Structured diff data
━━━━━━━━

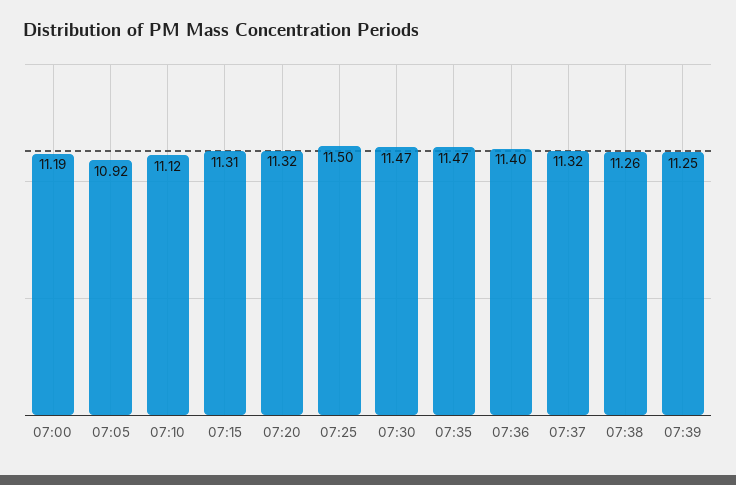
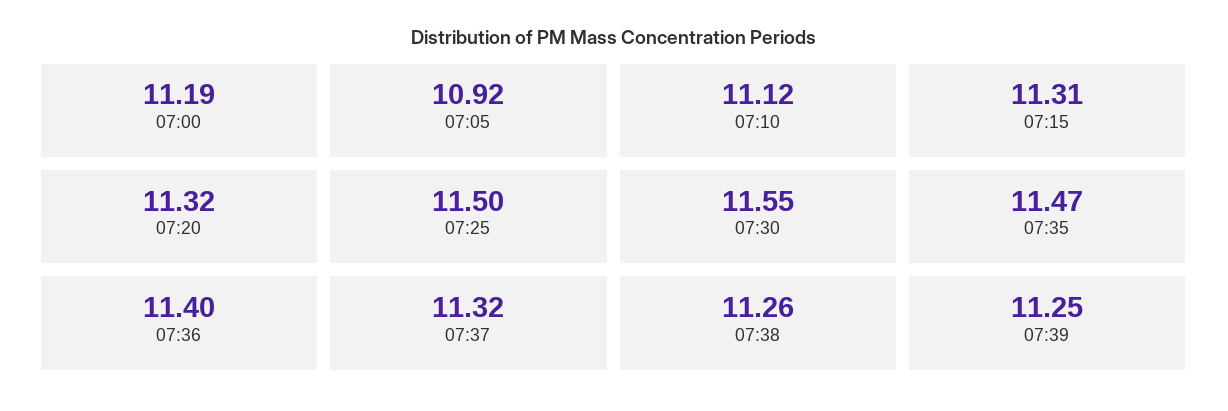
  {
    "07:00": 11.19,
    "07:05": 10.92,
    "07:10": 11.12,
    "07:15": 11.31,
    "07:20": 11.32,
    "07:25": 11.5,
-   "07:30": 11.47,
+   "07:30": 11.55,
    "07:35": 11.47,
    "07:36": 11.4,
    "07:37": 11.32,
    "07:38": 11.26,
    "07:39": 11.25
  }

━━━━━━━━

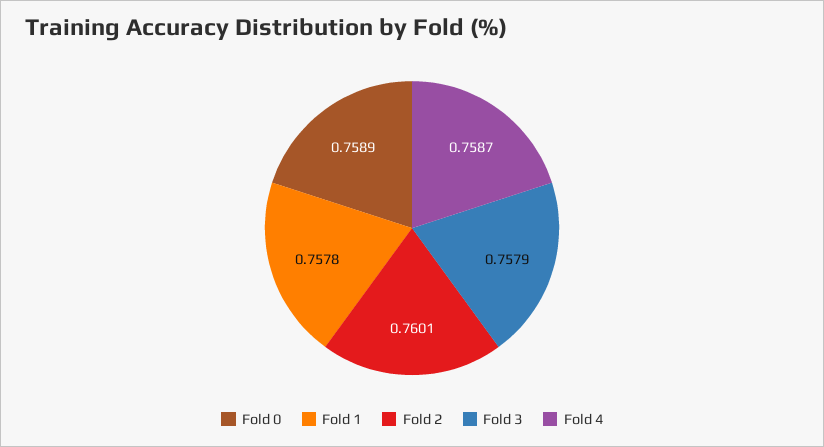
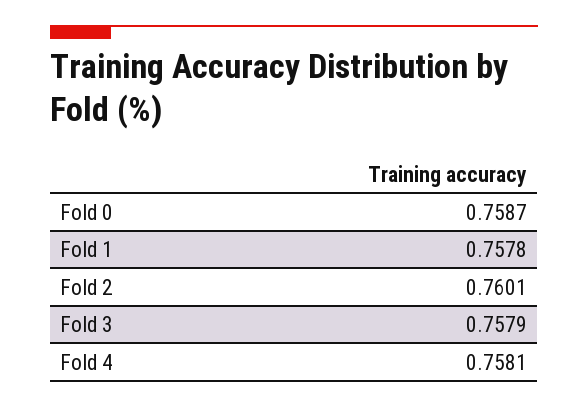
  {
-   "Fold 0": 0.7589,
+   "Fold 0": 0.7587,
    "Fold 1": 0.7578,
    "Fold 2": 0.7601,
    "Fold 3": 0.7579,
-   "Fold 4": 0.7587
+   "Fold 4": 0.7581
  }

━━━━━━━━

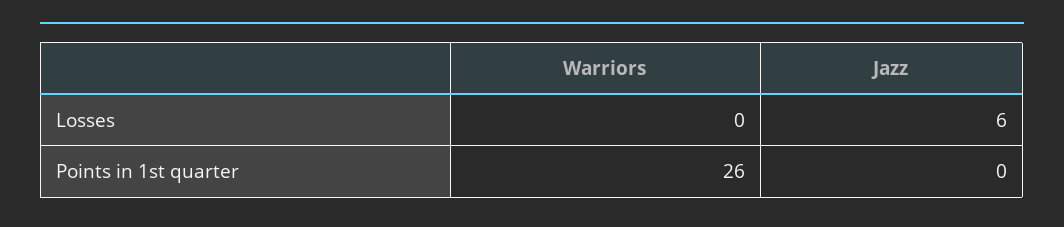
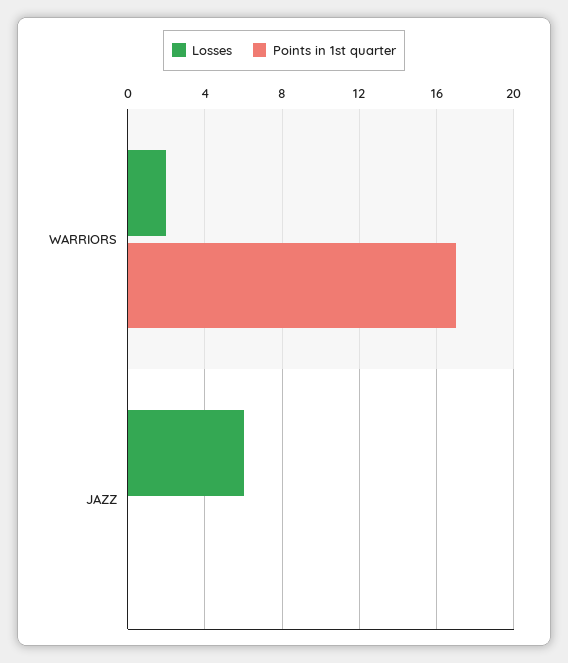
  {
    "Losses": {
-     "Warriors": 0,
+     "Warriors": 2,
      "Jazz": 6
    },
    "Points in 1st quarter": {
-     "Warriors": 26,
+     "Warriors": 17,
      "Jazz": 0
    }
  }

━━━━━━━━

◆ What you should do ◆
Count how many lines of the entries contain the word "Warriors"; only the number should appear in the reply.

◆ Solution below ◆
4